Items from a data source
* * *

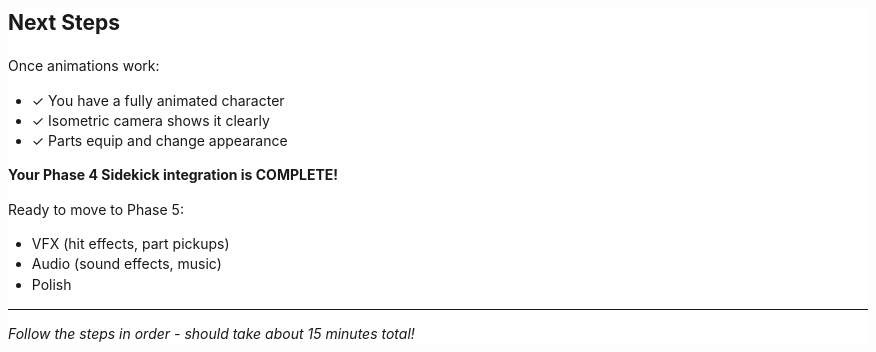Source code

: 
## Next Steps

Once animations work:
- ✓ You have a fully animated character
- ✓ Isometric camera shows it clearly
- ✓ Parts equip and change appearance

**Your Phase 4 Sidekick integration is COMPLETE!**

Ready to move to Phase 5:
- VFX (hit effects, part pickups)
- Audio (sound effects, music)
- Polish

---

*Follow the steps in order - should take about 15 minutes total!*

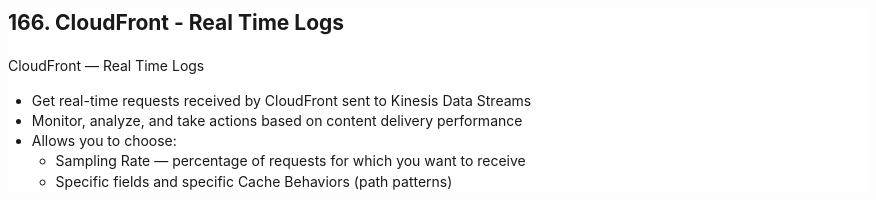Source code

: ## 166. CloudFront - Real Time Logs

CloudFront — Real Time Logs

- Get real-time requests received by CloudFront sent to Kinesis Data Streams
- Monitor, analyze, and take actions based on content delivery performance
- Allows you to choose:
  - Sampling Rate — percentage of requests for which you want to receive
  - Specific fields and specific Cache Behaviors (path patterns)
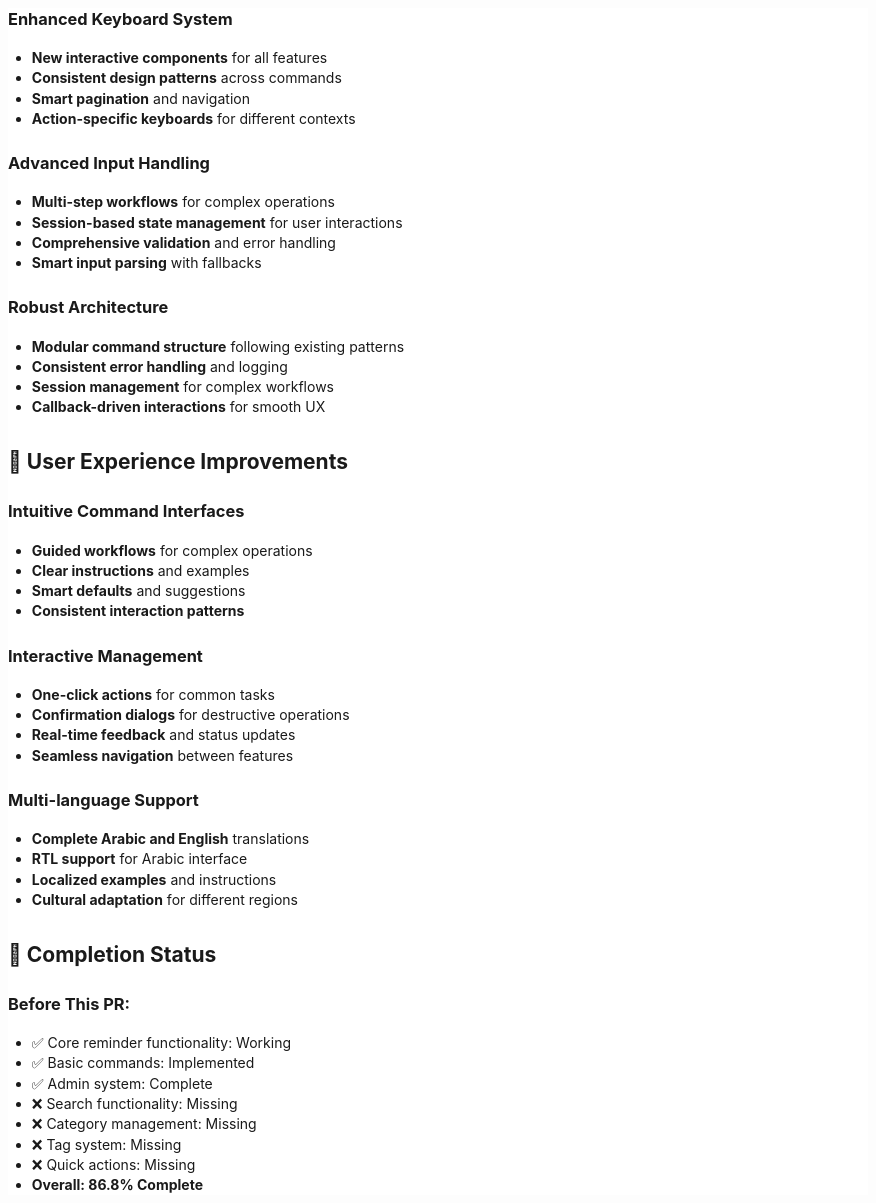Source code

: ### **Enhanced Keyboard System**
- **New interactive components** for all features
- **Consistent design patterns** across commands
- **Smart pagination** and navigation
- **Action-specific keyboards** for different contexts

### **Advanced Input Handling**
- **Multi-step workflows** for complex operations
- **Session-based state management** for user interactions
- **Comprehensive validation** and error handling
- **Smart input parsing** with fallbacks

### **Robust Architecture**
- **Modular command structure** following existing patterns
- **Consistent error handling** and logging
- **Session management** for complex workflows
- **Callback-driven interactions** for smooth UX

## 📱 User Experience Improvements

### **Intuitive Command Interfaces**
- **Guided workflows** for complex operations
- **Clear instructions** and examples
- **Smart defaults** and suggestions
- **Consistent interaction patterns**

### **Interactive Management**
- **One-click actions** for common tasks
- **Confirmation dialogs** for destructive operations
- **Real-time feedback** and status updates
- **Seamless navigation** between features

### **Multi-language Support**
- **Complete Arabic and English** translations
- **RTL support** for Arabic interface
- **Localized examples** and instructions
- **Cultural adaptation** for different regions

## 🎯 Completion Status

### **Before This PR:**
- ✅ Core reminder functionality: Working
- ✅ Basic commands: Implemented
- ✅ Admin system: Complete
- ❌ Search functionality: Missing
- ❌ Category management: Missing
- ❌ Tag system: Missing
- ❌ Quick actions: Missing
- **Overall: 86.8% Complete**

* * *

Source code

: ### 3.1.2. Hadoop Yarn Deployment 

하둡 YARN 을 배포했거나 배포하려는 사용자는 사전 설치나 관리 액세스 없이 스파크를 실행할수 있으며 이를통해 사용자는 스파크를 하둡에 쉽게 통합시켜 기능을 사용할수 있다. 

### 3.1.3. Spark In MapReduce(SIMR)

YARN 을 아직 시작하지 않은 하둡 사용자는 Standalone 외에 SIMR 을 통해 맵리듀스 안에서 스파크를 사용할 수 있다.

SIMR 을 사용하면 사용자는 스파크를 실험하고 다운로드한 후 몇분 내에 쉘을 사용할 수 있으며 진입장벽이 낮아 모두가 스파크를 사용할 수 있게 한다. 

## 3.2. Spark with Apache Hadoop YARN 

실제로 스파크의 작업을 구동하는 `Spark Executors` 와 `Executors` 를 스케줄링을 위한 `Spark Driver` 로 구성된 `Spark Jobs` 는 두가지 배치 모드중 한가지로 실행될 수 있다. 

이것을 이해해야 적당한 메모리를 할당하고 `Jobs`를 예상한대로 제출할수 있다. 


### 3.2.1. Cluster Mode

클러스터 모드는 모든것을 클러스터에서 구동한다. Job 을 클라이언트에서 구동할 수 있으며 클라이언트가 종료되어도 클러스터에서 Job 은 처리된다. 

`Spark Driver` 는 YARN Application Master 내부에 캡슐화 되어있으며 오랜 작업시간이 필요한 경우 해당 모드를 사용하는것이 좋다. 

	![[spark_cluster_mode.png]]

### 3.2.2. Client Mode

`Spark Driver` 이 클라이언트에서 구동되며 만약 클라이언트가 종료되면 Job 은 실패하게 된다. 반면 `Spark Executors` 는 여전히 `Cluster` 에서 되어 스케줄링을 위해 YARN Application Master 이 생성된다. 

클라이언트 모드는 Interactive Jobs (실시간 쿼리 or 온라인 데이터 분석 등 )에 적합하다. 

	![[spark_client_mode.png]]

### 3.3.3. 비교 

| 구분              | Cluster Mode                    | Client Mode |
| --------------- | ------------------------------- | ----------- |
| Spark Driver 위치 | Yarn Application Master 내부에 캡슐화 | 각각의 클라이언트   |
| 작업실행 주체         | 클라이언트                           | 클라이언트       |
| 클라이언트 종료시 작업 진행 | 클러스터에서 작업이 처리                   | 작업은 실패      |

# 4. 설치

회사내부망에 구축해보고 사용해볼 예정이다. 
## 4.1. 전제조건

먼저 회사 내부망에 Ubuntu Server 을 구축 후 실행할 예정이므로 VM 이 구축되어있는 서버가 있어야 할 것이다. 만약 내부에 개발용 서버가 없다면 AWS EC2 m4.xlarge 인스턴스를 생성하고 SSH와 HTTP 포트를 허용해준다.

* * *

Looking back over the data above, restate word for word the lines that begin at the line with "Spark Driver 위치" and end at the line with "먼저 회사 내부망에 Ubuntu", inclusive.

THE COMPLETED TASK →
| Spark Driver 위치 | Yarn Application Master 내부에 캡슐화 | 각각의 클라이언트   |
| 작업실행 주체         | 클라이언트                           | 클라이언트       |
| 클라이언트 종료시 작업 진행 | 클러스터에서 작업이 처리                   | 작업은 실패      |

# 4. 설치

회사내부망에 구축해보고 사용해볼 예정이다. 
## 4.1. 전제조건

먼저 회사 내부망에 Ubuntu Server 을 구축 후 실행할 예정이므로 VM 이 구축되어있는 서버가 있어야 할 것이다. 만약 내부에 개발용 서버가 없다면 AWS EC2 m4.xlarge 인스턴스를 생성하고 SSH와 HTTP 포트를 허용해준다.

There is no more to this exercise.